SHORT TASK A —
Decide whether each statement below agrees with the passage on the Hölder semi-norm: (i) the inequality is to be proved for every compactly supported $C^{1}(\mathbb{R}^n)$ function $u$; (ii) the exponent $\gamma$ may be greater than 1; (iii) $p$ may equal $\infty$. For each statement, answer yes or no and quote the deciding words of the passage.
SHORT TASK B —
Rewrite the entries from the line containing "state / province: Miranda" through the end of the entries, replacing "locality" with "site" and leaving everything else unchanged.

For a bounded continuous function $u \colon \mathbb{R}^n \to \mathbb{R}$, the $\gamma$-Hölder semi-norm of $u$ is $$ \begin{eqnarray} [u]_{C^\gamma} &=& \sup \left\{\frac{|u(x) - u(y)|}{|x-y|^\gamma} : x,y \in U, x \neq y \right\} \\ &=& \inf \left\{ C \geq 0 : |u(x) - u(y)| \leq C |x-y|^{\gamma} \text{ for all } x,y \in U \right\}. \end{eqnarray} $$

The Problem

Fix $1 \leq p < \infty$, $0 < \gamma \leq 1$, and $0 < \lambda < 1$ such that $$ 0 = \frac{\lambda}{p} - (1-\lambda)\frac{\gamma}{n}. $$ I am trying to prove that there is a constant $C$ such that $$ \|u\|_{L^\infty} \leq C \|u\|_{L^p}^{\lambda} [u]_{C^\gamma}^{1-\lambda} $$ for every compactly supported $C^{1}(\mathbb{R}^n)$ function $u$.

INFORMATION SUPPLIED —
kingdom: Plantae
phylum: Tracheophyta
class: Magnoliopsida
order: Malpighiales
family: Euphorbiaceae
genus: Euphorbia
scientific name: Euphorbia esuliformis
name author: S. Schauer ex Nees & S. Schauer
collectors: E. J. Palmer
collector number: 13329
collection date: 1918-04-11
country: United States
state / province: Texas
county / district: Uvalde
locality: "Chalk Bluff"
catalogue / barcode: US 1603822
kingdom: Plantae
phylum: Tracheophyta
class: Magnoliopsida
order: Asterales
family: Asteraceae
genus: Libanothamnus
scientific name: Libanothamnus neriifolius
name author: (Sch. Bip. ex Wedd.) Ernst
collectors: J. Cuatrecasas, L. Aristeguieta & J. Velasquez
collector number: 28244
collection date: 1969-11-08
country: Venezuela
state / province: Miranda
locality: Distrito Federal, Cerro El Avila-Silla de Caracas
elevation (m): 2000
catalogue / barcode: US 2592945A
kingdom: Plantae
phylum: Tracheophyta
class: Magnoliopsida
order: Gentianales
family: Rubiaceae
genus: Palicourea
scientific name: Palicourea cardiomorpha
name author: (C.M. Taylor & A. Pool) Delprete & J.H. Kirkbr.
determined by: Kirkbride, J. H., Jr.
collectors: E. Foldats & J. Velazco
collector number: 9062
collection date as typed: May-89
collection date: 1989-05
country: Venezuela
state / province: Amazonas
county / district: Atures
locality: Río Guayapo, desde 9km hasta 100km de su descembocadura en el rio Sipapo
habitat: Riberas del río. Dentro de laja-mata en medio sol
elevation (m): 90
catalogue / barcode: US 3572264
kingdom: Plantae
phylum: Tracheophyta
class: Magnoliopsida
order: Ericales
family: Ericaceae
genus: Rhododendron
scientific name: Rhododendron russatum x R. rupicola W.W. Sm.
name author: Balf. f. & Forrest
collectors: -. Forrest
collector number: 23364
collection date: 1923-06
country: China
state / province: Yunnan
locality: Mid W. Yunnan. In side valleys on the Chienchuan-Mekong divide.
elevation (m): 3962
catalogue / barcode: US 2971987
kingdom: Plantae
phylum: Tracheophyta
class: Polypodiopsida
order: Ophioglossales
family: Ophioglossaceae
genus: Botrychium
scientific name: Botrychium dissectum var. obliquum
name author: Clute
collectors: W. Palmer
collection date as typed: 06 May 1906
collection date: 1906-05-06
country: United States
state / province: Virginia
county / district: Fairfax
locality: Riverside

CORRECT ANSWER A —
(i) Yes: "for every compactly supported $C^{1}(\mathbb{R}^n)$ function $u$"
(ii) No: "$0 < \gamma \leq 1$"
(iii) No: "$1 \leq p < \infty$"

CORRECT ANSWER B —
state / province: Miranda
site: Distrito Federal, Cerro El Avila-Silla de Caracas
elevation (m): 2000
catalogue / barcode: US 2592945A
kingdom: Plantae
phylum: Tracheophyta
class: Magnoliopsida
order: Gentianales
family: Rubiaceae
genus: Palicourea
scientific name: Palicourea cardiomorpha
name author: (C.M. Taylor & A. Pool) Delprete & J.H. Kirkbr.
determined by: Kirkbride, J. H., Jr.
collectors: E. Foldats & J. Velazco
collector number: 9062
collection date as typed: May-89
collection date: 1989-05
country: Venezuela
state / province: Amazonas
county / district: Atures
site: Río Guayapo, desde 9km hasta 100km de su descembocadura en el rio Sipapo
habitat: Riberas del río. Dentro de laja-mata en medio sol
elevation (m): 90
catalogue / barcode: US 3572264
kingdom: Plantae
phylum: Tracheophyta
class: Magnoliopsida
order: Ericales
family: Ericaceae
genus: Rhododendron
scientific name: Rhododendron russatum x R. rupicola W.W. Sm.
name author: Balf. f. & Forrest
collectors: -. Forrest
collector number: 23364
collection date: 1923-06
country: China
state / province: Yunnan
site: Mid W. Yunnan. In side valleys on the Chienchuan-Mekong divide.
elevation (m): 3962
catalogue / barcode: US 2971987
kingdom: Plantae
phylum: Tracheophyta
class: Polypodiopsida
order: Ophioglossales
family: Ophioglossaceae
genus: Botrychium
scientific name: Botrychium dissectum var. obliquum
name author: Clute
collectors: W. Palmer
collection date as typed: 06 May 1906
collection date: 1906-05-06
country: United States
state / province: Virginia
county / district: Fairfax
site: Riverside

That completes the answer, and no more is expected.